There are shorter-term, mid-term, and long-term tasks that HR leadership can undertake to make sure that the HR department is in pole position to track and utilize the progression of blockchain. The following considerations should be integrated as strategies are plotted: 

  • Strategy – Meeting with stakeholders related to your function in addition to IT for reviewing blockchain’s possibilities with regards to how it evolves the fashion in which we work, evaluating its applicability to present and upcoming functional and enterprise business models. Seeks spheres where blockchain will fortify or improve your functional value propositions in a one-of-a-kind way. Determine a viable blockchain adoption strategy on the basis of strategic or tactical relevance to fundamental functional processes. 

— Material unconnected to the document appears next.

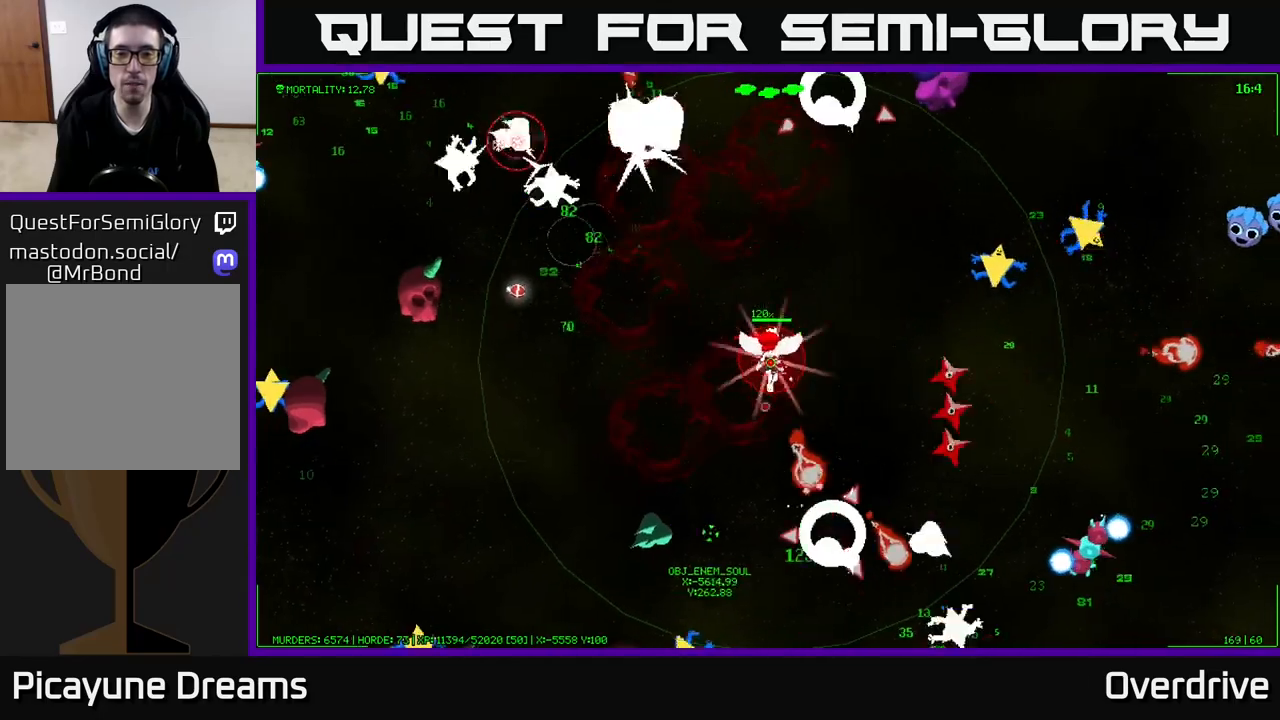
{"buttons": [], "left_stick": "center", "right_stick": "down-right", "events": []}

  • Capabilities – With organizations beginning to look into and make significant investments in blockchain tech, demand has increased for employees skilled and who possess expertise in the facilitating tech components and capacities. Although, there is a dearth of skilled employees who get both blockchain and its application to prospective business avenues. Lay foundations as early as viable and being working together with exterior resources or upskilling internal talent now. 
  • Test cases – Undertaking measured research and development and innovation efforts with the main objective of determining practical use cases and learning how to support blockchain. Participation in operational risk meetings with risk administrators and CFOs to generate a blockchain SWOT analysis for your organization, domain, or governmental agency. Learning from colleagues and pilot projects in the domains of supply chain and finance, where several preliminary experimentations are currently happening. Exploring the wider use of digital wallets – facilitating staff to obtain a portion of their salaries via digital assets – the precursor to utilizing blockchain capacities.